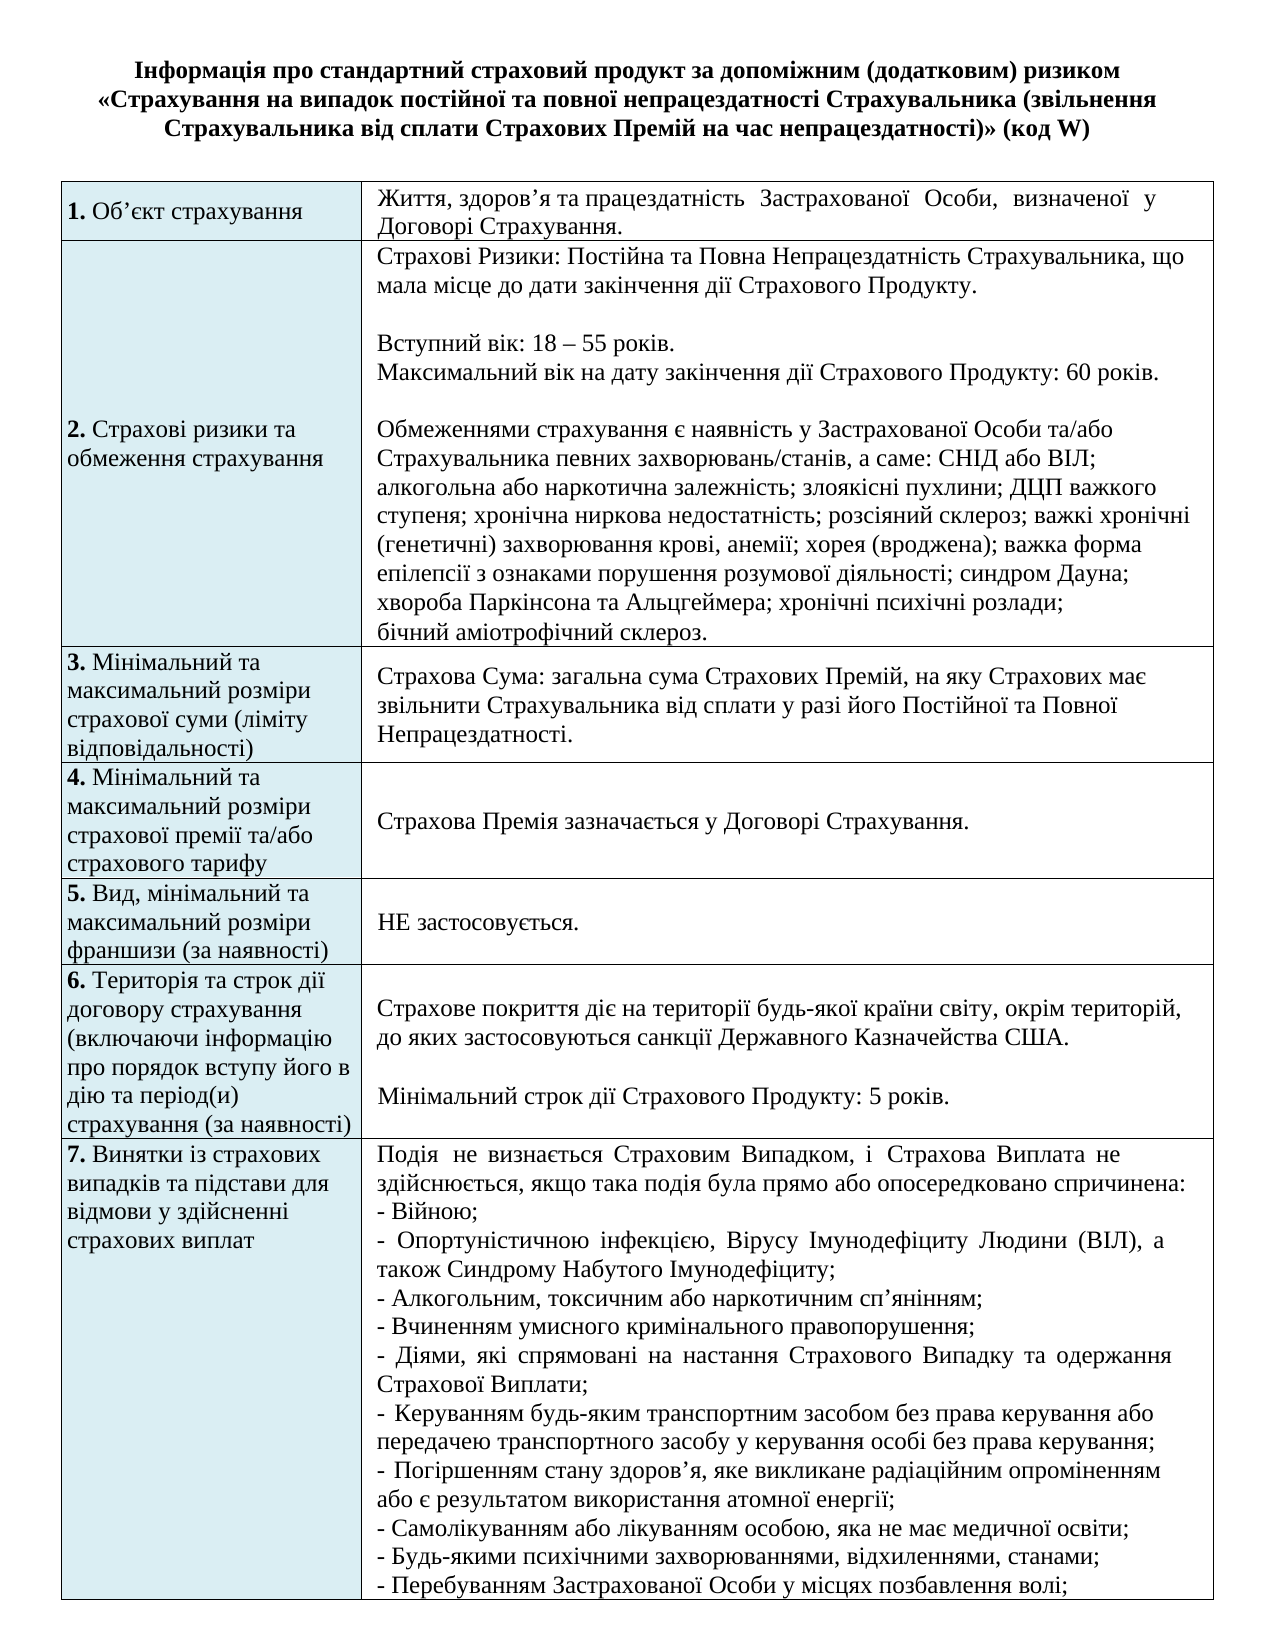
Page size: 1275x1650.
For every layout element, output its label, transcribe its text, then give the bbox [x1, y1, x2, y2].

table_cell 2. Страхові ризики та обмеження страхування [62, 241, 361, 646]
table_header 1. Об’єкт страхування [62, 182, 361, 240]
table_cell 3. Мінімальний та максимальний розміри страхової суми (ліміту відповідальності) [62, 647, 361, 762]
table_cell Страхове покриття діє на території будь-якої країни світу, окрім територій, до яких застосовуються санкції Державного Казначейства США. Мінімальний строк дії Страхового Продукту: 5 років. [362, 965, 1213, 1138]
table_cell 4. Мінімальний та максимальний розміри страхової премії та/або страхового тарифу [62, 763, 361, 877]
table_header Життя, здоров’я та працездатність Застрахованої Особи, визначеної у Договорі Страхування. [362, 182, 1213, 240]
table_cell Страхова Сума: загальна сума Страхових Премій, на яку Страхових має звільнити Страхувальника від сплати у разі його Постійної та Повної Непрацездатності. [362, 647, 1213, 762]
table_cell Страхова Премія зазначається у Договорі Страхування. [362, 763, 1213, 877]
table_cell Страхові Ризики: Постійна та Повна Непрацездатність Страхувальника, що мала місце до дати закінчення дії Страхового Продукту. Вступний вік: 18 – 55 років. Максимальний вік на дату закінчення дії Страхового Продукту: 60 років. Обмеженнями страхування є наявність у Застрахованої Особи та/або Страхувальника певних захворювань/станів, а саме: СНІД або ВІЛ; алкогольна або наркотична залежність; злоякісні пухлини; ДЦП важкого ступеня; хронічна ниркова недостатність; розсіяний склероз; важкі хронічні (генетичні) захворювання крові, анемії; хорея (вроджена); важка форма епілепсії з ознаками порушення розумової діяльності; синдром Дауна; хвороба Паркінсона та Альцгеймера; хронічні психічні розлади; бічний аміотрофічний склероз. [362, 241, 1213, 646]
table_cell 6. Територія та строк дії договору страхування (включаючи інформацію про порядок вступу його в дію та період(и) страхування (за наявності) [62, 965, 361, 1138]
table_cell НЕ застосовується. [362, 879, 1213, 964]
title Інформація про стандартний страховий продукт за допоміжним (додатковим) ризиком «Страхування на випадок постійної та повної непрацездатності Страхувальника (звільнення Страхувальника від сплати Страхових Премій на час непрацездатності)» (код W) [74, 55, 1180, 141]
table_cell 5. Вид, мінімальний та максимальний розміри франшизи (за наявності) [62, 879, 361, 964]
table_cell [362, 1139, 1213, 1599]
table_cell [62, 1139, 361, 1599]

※

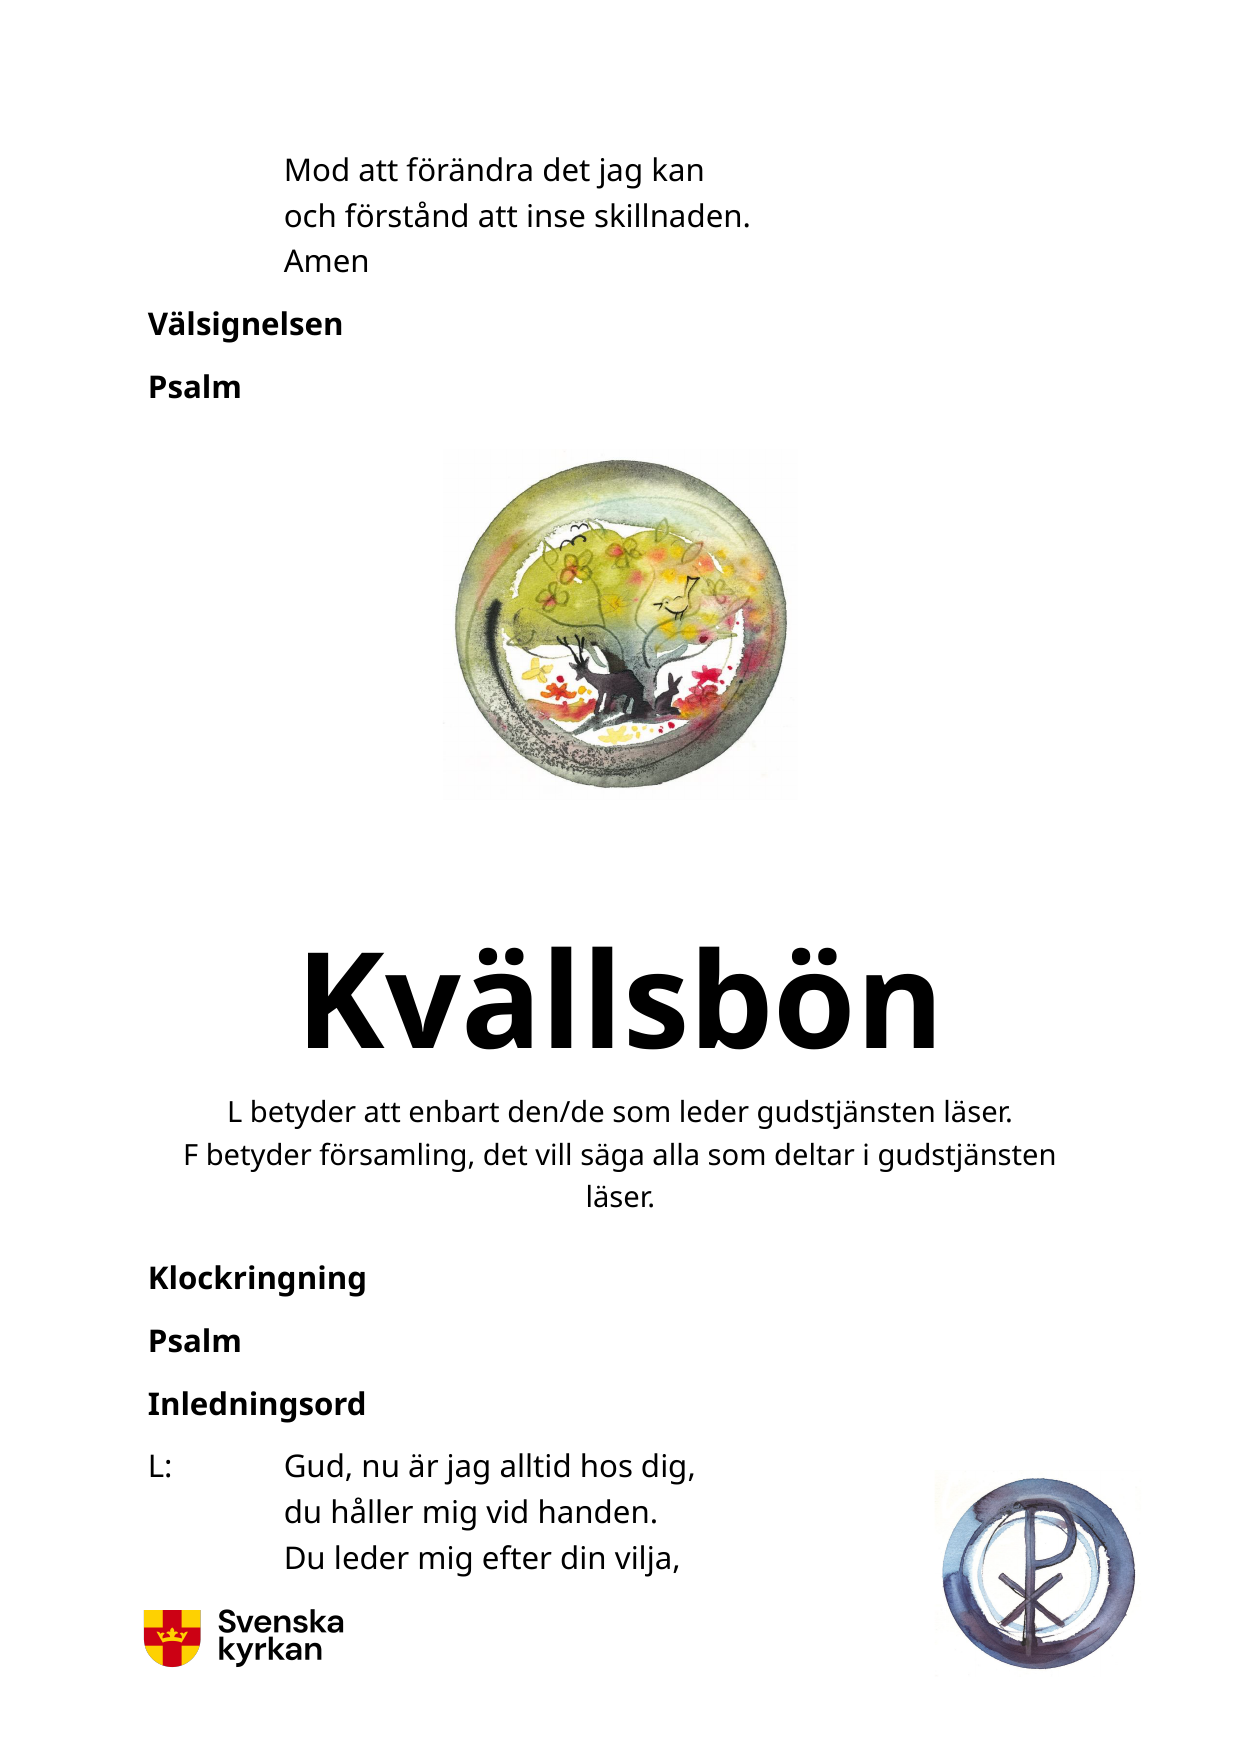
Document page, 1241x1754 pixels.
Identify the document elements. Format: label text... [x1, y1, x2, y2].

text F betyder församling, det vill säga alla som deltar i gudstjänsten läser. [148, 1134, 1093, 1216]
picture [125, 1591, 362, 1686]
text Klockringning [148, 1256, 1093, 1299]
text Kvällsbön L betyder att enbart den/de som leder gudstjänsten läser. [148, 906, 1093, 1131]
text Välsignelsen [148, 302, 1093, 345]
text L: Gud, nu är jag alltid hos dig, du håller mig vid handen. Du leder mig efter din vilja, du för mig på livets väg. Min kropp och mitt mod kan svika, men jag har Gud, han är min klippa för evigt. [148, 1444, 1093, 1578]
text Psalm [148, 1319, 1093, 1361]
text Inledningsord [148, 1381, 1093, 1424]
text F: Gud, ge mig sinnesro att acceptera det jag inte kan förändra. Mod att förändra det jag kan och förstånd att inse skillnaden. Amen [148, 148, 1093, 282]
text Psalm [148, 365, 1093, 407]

※

WHAT THIS TASK INVOLVES:
The entries above hold the needed span. Transcribe exactly the lines from the one with "table_cell [362, 1139, 1213, 1599]" to the one with "table_cell [62, 1139, 361, 1599]", both included.

SOLVED EXERCISE:
table_cell [362, 1139, 1213, 1599]
table_cell [62, 1139, 361, 1599]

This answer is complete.